DIRECTIONS » Every line of the entries that holds the word "哲学背景" is to be copied.

Dataset entries »
((

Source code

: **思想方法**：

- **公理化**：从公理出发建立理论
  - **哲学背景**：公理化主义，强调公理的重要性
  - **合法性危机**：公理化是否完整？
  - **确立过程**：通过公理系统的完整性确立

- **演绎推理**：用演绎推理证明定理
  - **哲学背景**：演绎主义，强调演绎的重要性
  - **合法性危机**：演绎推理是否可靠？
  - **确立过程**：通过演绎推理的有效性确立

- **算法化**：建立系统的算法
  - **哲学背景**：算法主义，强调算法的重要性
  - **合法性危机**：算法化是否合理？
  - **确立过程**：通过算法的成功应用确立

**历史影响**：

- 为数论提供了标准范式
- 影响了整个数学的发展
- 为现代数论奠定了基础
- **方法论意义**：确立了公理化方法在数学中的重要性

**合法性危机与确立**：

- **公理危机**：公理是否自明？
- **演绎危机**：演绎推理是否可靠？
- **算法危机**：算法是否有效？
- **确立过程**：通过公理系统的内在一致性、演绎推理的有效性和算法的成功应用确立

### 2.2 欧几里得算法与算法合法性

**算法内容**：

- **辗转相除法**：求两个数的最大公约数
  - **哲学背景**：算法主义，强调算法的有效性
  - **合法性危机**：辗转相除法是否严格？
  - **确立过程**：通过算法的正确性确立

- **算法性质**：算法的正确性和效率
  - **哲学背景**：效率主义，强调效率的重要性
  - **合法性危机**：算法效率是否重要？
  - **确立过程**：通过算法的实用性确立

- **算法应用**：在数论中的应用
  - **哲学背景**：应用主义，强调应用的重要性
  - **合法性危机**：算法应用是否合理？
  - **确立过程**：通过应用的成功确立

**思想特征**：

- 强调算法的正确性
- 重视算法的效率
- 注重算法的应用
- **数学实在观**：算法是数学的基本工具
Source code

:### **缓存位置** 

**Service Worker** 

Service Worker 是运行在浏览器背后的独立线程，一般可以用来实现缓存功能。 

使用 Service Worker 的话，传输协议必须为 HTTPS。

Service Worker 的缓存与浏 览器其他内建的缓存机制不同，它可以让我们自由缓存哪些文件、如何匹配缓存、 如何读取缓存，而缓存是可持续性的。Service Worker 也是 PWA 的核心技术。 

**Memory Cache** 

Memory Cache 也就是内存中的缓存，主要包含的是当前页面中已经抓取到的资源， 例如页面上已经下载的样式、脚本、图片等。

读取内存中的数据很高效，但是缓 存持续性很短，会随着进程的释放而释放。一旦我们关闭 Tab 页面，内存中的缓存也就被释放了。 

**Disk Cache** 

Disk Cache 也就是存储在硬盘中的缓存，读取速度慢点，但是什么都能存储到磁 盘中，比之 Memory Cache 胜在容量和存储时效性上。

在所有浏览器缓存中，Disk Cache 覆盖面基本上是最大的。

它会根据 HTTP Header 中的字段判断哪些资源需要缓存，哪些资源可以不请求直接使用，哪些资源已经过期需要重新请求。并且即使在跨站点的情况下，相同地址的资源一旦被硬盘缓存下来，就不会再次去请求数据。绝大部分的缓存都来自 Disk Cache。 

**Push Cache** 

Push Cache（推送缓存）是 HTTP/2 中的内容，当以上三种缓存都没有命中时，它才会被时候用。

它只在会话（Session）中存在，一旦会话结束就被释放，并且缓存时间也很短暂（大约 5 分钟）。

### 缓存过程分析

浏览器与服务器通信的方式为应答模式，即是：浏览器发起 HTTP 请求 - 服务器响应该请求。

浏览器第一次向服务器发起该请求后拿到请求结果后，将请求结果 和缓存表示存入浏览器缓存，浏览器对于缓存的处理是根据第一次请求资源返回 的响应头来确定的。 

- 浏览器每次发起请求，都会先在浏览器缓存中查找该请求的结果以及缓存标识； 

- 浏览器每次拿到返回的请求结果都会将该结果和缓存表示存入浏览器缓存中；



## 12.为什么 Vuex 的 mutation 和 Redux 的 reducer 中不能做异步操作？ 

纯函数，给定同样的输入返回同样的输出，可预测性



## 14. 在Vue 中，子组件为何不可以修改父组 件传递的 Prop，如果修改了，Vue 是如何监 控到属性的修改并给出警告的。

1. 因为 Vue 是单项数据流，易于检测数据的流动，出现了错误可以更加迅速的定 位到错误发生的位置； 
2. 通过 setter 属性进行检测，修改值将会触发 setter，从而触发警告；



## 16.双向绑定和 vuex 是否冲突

))

TASK SOLUTION »
  - **哲学背景**：公理化主义，强调公理的重要性
  - **哲学背景**：演绎主义，强调演绎的重要性
  - **哲学背景**：算法主义，强调算法的重要性
  - **哲学背景**：算法主义，强调算法的有效性
  - **哲学背景**：效率主义，强调效率的重要性
  - **哲学背景**：应用主义，强调应用的重要性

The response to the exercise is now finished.